Fragmentation of the disulfide-bonded peptides in (A) CotE (C22–C22), (B) CotE (C22–C113), and (C) CotJA (C23) and CotJC (C17). The fragment mass is shown as M + H. Solid black lines in the sequence show b and y ions. Gray lines in the sequence show b and y ions with a loss of H2O or NH3. P+, monoisotopic peak of the parent ion of the respective peptide; BACSU, Bacillus subtilis. The inset figures in panels A and C show the positions of the identified link in respective proteins. The inset figure in panel A can be extended to the fragmentation spectrum in panel B. These fragmentation spectra were obtained from XiView.[25]

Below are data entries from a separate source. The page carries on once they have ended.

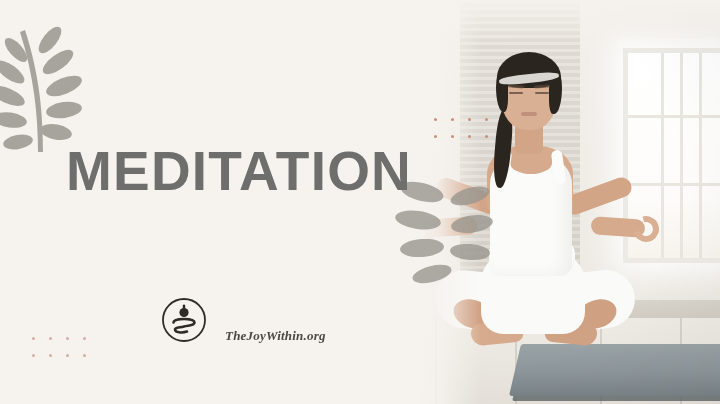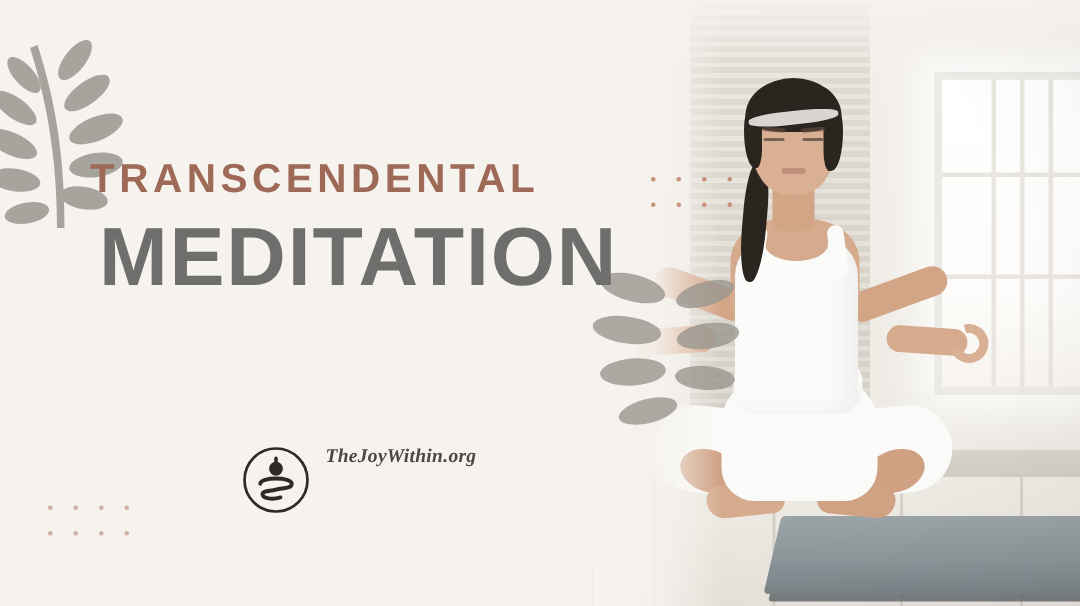--- a/index.html
+++ b/index.html
@@ -174,21 +174,21 @@
     background:#a86a53; border-radius:22px;
     display:flex; align-items:center; justify-content:center;
     box-shadow:0 2px 7px rgba(120,70,50,.18);
     cursor:pointer;
   }
   .cta-pill span {
     color:#fdf8f5; font-size:20px; font-weight:700; letter-spacing:1.6px;
   }
 
   
-  .logo-row { position:absolute; left:160px; top:296px; display:flex; align-items:flex-start; gap:9px; }
+  .logo-row { position:absolute; left:160px; top:296px; display:flex; align-items:flex-end; gap:17px; }
   .logo-mark { width:48px; height:48px; }
   .logo-text {
     font-family:"Liberation Serif", serif;
     font-style:italic; font-weight:700;
     font-size:13px; color:#4b4743; letter-spacing:.2px;
   }
 </style>
 </head>
 <body>
 
@@ -302,21 +302,20 @@
     <span></span>
       <span></span>
       <span></span>
       <span></span>
     <span></span>
       <span></span>
       <span></span>
       <span></span>
   </div>
 
-  <div class="title-kicker">TRANSCENDENTAL</div>
   <div class="title-main">MEDITATION</div>
 
 
   <div class="logo-row">
     <svg class="logo-mark" viewBox="0 0 48 48">
       <circle cx="24" cy="24" r="21" fill="none" stroke="#2e2b27" stroke-width="1.8"></circle>
       <circle cx="24" cy="16.5" r="4.6" fill="#2e2b27"></circle>
       <path d="M24 9.6 L24 13.4" stroke="#2e2b27" stroke-width="2.4" stroke-linecap="round"></path>
       <path d="M13.5 26.5 C13.5 21.8 34.5 21.8 34.5 26.5 C34.5 30 28 29.2 24 30.4 C20 31.6 15 31 15 33.5 C15 36.5 22 37.2 27 35.6" fill="none" stroke="#2e2b27" stroke-width="2.6" stroke-linecap="round"></path>
     </svg>

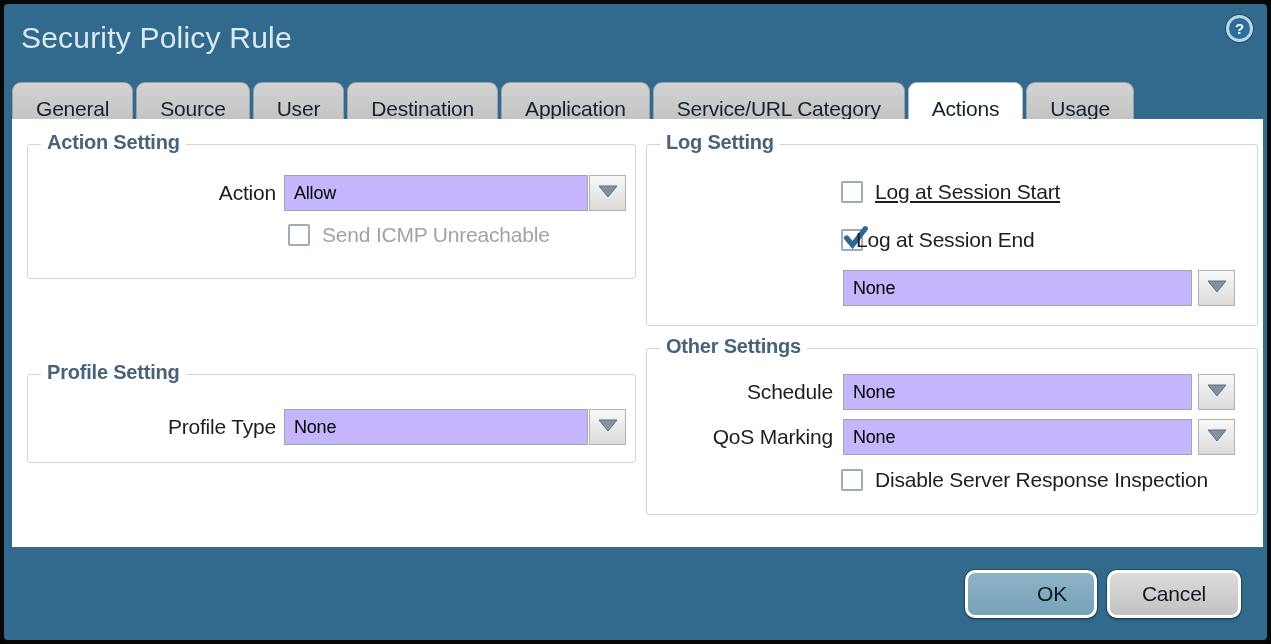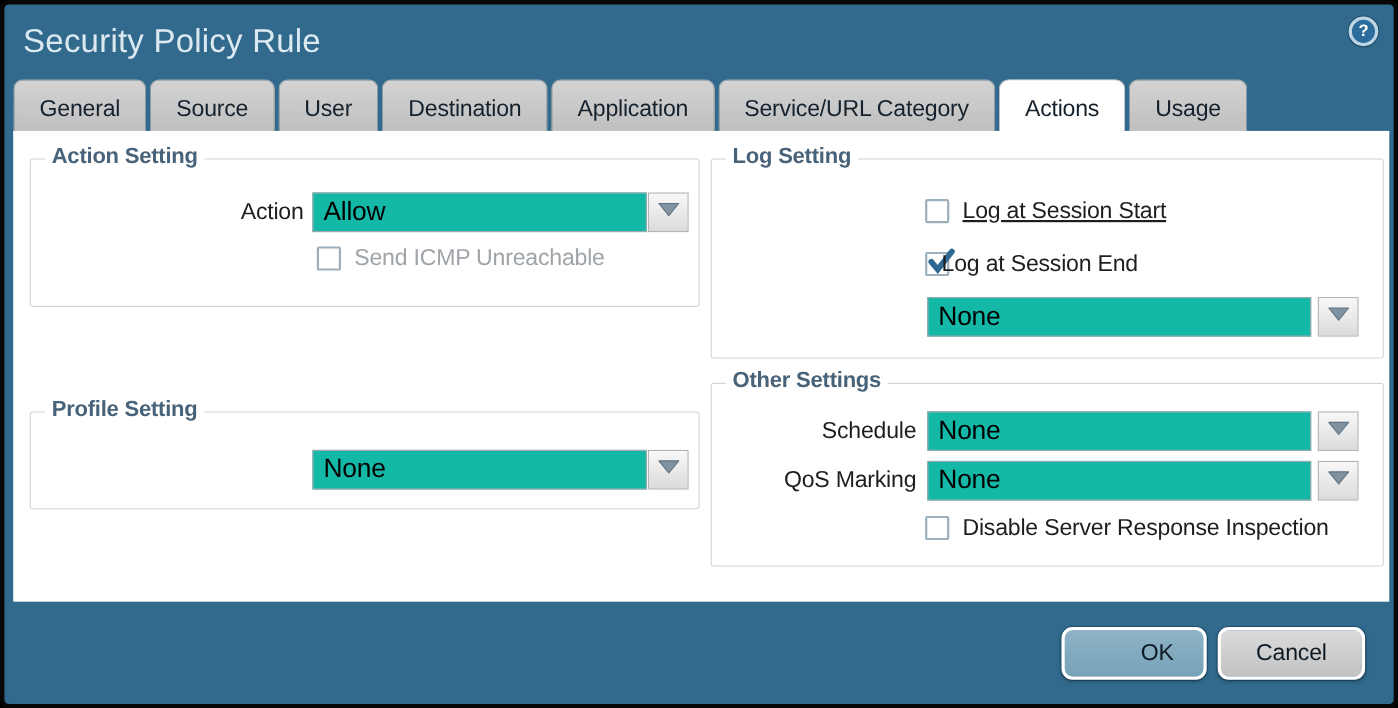--- a/index.html
+++ b/index.html
@@ -7,36 +7,36 @@
   .dialog{position:absolute;left:0;top:0;width:1271px;height:644px;box-sizing:border-box;
     background:#316A8C;border:4px solid #070707;border-radius:8px;overflow:hidden;}
 
   
   .title{position:absolute;left:17px;top:17px;font-size:30px;color:#DCE9F1;letter-spacing:.2px;}
   .help{position:absolute;right:14px;top:11px;width:27px;height:27px;box-sizing:border-box;border-radius:50%;
     background:#2C6D9D;border:3px solid #BCD6E6;color:#fff;font-weight:bold;font-size:15px;line-height:21px;
     text-align:center;box-shadow:0 0 0 1px rgba(15,40,60,.45);cursor:pointer;}
 
   
-  .tabs{position:absolute;left:8px;top:68px;display:flex;gap:3px;}
+  .tabs{position:absolute;left:8px;top:78px;display:flex;gap:3px;}
   .tab{height:52px;padding:0 23px;display:flex;align-items:center;font-size:21px;color:#15222E;
     background:linear-gradient(#D3D3D3,#BDBDBD);border:1px solid #9BA3A8;border-bottom:none;
     border-radius:9px 9px 0 0;box-sizing:border-box;cursor:pointer;white-space:nowrap;letter-spacing:-.2px;}
   .tab.active{background:#FFFFFF;border-color:#B9BEC2;}
 
   
   .content{position:absolute;left:8px;top:115px;width:1251px;height:428px;background:#fff;}
 
   .fs{position:absolute;border:1px solid #D0D5D9;border-radius:3px;}
   .fs .legend{position:absolute;top:-14px;left:13px;background:#fff;padding:0 6px;font-weight:bold;
     font-size:20px;color:#486379;letter-spacing:-.2px;white-space:nowrap;}
 
   .lbl{position:absolute;font-size:21px;color:#1E1E1E;text-align:right;line-height:36px;height:36px;letter-spacing:-.2px;white-space:nowrap;}
-  .ibox{position:absolute;height:36px;box-sizing:border-box;background:#14b8a6;border:1px solid #9FA8AE;
-    font-size:24px;line-height:34px;padding-left:9px;color:#000;letter-spacing:-.2px;cursor:text;overflow:hidden;}
+  .ibox{position:absolute;height:36px;box-sizing:border-box;background:#c4b5fd;border:1px solid #9FA8AE;
+    font-size:18px;line-height:34px;padding-left:9px;color:#000;letter-spacing:-.2px;cursor:text;overflow:hidden;}
   .dd{position:absolute;width:37px;height:36px;box-sizing:border-box;border:1px solid #AEB4B9;
     background:linear-gradient(#F8F8F8,#DBDBDB);display:flex;align-items:center;justify-content:center;cursor:pointer;}
 
   .cb{position:absolute;width:22px;height:22px;box-sizing:border-box;border:2px solid #9DAEBB;border-radius:2px;
     background:#fff;cursor:pointer;}
   .cb .check{display:none;position:absolute;left:-1px;top:-7px;}
   .cb.checked .check{display:block;}
   .cb-label{position:absolute;font-size:21px;color:#1E1E1E;line-height:24px;letter-spacing:-.2px;white-space:nowrap;}
   .cb-label.disabled{color:#9FA4A9;}
 
@@ -82,20 +82,21 @@
     </div>
     <div class="cb" style="left:276px;top:105px;">
       
     </div>
     <div class="cb-label disabled" style="left:310px;top:104px;">Send ICMP Unreachable</div>
     <style></style>
 
     <div class="fs" style="left:15px;top:255px;width:607px;height:87px;">
       <span class="legend">Profile Setting</span>
     </div>
+    <div class="lbl" style="left:60px;top:290px;width:204px;">Profile Type</div>
     <div class="ibox" style="left:272px;top:290px;width:304px;">None</div>
     <div class="dd" style="left:577px;top:290px;">
       <span>
         <svg width="22" height="15">
             <polygon points="2,2 20,2 11,13" fill="#8193A1" stroke="#5F7282" stroke-width="1" stroke-linejoin="round"></polygon>
           </svg>
       </span>
     </div>
 
     <div class="fs" style="left:634px;top:25px;width:610px;height:180px;">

Identification of Dityrosine and ε-(γ)-Glutamyl-lysine Cross-Links in Spore Layers

The dityrosine and ε-(γ)-glutamyl-lysine cross-links discussed as follows have been identified only with the pLink2 tool. In this study, dityrosine cross-links in SpsB (Y156)–CotJB (Y9) and CotH (Y269)–YhbB (Y278) have been observed in highly charged peptide fractions obtained from pellets and supernatants of both tgl and WT spores harvested after day 1 and day 5. It is reported that CotE helps in the assembly of SpsB[21] and that the latter protein is involved in spore coat polysaccharide synthesis.[22] The identification of a cross-link between SpsB and CotJB found in the inner coat layer indicates a plausible step in inner coat maturation. On the contrary, YhbB, an inner coat protein, is suggested to be in the insoluble fraction.[23] In addition, CotH control of YhbB assembly is said to be temperature-dependent, as YhbB–GFP rings in the spore coat region are clearly visible only at 25 °C.[23] Consequently, the identification of a CotH–YhbB cross-link suggests that further studies of these proteins’ assembly may be warranted. Supplementary Tables 2 and 3 show the fragmentation patterns of SpsB–CotJB and CotH–YhbB dityrosine cross-links, respectively. Coat protein GerQ is suggested to be cross-linked via ε-(γ)-glutamyl-lysine cross-links,[7] but we have not been able to identify any cross-links in this protein. This could be because trypsin and FA digestion of GerQ could generate either very small or very large peptides, making their identification via MS/MS difficult. In addition, as previously mentioned, if the peptides are released from the insoluble coat proteins, then they might be cross-linked to multiple other peptides about which no definitive analysis can yet be made. In addition, it is difficult to simulate such multiple cross-links in MS/MS analysis; therefore, it is difficult to identify such cross-linked proteins. Nevertheless, we have identified a ε-(γ)-glutamyl-lysine cross-link between SpsB (K139) and CotR (Q165) in wild-type spores, and as expected, it is absent in tgl spores. Both of these proteins are involved in spore coat formation.[24]Supplementary Table 4 shows the fragmentation pattern of the SpsB–CotR cross-link.

Conclusions

The current study has for the first time identified cross-linked proteins directly from the spore coat at the residue level. These cross-links involve coat proteins CotE, CotJA, CotJB, CotJC, CotH. CotR, SpsB, and YhbB, and the actual cross-linking positions within these proteins have been identified. In addition, further evidence is provided for the presence of disulfide bonds in the cysteine-rich spore crust proteins CotX, CotY, and CotZ. Thus mass spectrometry in combination with SCX and the use of a C8 column for peptide fractionation is a promising tool for future research into spore coat protein assembly and coat protein interactions.